[Selected passage Boundary: Start]

Saturday, July 3, 2021

Mini Mushroom Burger Bites

 This week we're featuring Mushrooms for Sunday Funday.   And I decided to go for something I remembered sampling at the Cowichan Exhibition over many years ago.   So long ago, I'm not admitting how many years. 

I'd tried a sample of a mushroom burger at a stand promoting a vegetarian lifestyle and fell in love.  So, I decided to have some fun for today's event.

I probably buy and consume a pound or more of fresh button mushrooms every week.  I love mushrooms, and stick mostly with the white or button mushrooms, although if I can find baby portobello's I'll certainly grab them.  Our little town doesn't have a lot of choices, mushroom wise.  But that's OK, cause these little mushroom burger bites work so well with just plain old white button mushrooms. 

I also cooked and added some mung bean to the basic recipe, I was trying to amp up the protein level a bit.  

I ate some with just mango chutney on top, 

Mushroom Burger
And some with Mango and Thai Green Curry Paste.  I liked the one with the Green Curry Paste the best.

[Selected passage Boundary: End]
[Record set Boundary: Start]

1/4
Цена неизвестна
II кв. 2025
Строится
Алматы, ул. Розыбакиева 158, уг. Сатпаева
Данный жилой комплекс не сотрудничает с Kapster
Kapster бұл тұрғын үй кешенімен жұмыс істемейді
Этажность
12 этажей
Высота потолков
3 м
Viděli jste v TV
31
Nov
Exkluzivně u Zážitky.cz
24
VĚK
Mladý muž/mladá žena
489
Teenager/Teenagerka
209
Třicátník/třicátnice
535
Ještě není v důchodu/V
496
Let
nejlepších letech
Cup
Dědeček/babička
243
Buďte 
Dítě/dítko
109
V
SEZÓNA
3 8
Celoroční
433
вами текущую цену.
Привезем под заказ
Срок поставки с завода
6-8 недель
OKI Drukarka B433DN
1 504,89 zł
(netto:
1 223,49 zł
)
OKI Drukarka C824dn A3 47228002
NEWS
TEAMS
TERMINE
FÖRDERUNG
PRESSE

[Record set Boundary: End]
[Record set Boundary: Start]

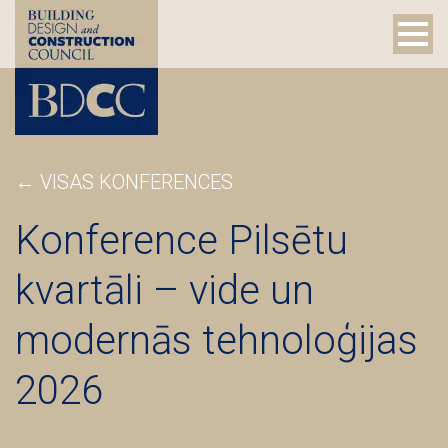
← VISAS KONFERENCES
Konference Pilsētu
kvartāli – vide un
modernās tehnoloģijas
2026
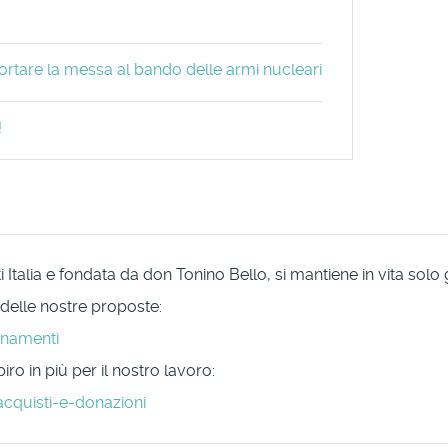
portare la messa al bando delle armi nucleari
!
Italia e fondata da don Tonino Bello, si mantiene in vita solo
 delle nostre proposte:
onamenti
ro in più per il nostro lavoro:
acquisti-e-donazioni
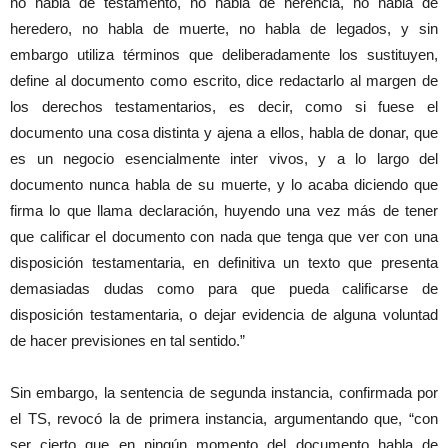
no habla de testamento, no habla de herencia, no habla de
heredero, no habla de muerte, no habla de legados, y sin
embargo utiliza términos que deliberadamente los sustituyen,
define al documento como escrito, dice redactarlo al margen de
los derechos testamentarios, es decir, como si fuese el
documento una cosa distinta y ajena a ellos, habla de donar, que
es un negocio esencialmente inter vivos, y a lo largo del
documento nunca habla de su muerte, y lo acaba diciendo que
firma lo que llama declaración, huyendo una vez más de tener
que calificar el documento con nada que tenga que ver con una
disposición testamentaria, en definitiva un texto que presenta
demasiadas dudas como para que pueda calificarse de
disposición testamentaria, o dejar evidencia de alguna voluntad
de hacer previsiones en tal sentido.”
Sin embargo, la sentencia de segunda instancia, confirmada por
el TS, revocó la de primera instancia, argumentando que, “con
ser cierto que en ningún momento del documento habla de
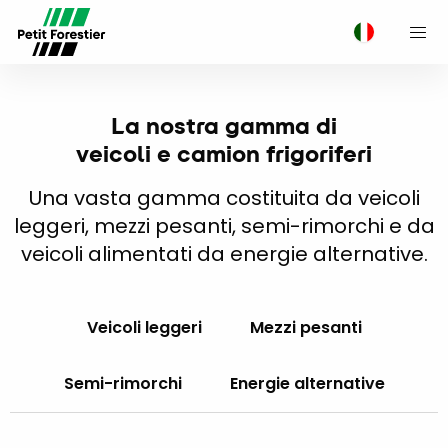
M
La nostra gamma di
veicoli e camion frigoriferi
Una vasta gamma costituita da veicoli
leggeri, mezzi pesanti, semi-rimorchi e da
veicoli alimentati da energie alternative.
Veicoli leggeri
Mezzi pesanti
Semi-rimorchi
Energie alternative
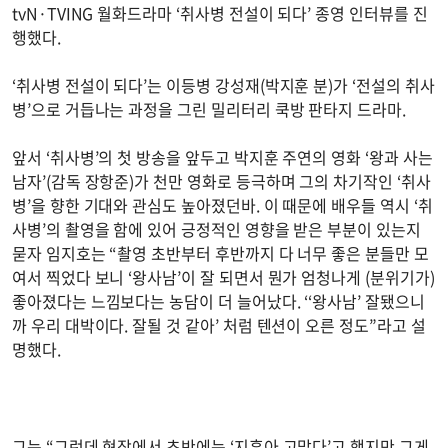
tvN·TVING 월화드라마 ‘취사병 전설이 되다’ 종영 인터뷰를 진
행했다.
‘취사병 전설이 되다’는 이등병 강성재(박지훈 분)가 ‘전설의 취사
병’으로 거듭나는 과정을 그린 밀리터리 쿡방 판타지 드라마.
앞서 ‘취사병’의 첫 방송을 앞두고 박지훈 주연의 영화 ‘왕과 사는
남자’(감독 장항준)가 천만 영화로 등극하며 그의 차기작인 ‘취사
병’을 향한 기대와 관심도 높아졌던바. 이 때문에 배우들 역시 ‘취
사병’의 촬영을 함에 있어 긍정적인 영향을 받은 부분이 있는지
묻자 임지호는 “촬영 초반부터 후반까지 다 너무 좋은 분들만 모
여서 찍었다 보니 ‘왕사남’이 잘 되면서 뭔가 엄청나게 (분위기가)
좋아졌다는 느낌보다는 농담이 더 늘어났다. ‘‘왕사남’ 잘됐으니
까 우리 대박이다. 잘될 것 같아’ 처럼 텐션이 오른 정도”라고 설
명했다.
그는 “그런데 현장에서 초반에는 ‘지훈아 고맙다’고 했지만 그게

[Record set Boundary: End]
[Record set Boundary: Start]

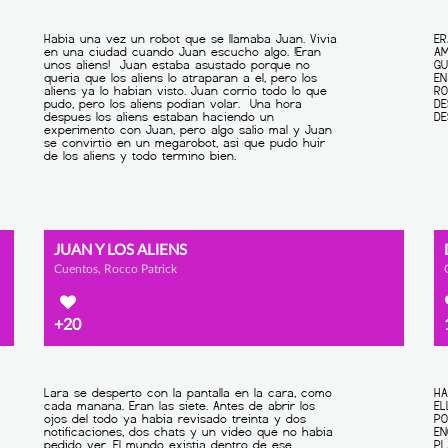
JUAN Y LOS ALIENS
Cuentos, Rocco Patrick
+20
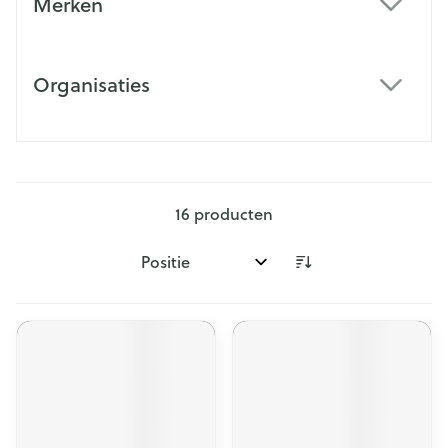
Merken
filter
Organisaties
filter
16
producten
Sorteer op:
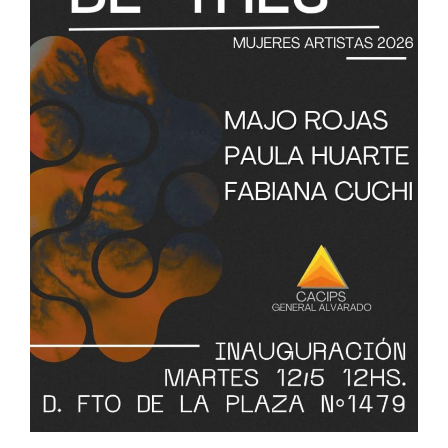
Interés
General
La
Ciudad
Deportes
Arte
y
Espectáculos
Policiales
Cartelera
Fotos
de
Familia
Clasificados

[Record set Boundary: End]

* [Parts of the exercise]
a - In the mushroom burger post, where did the writer first try a mushroom burger?
b - Copy the mushroom burger post from "Mini Mushroom Burger" to "how many years.".
c - List every ingredient other than mushrooms that the mushroom burger post says was added to or put on top of the burger bites.

* [Answers by task]
a - At a stand promoting a vegetarian lifestyle at the Cowichan Exhibition.

b -
Mini Mushroom Burger Bites

 This week we're featuring Mushrooms for Sunday Funday.   And I decided to go for something I remembered sampling at the Cowichan Exhibition over many years ago.   So long ago, I'm not admitting how many years.

c -
- mung bean
- mango chutney
- mango
- Thai Green Curry Paste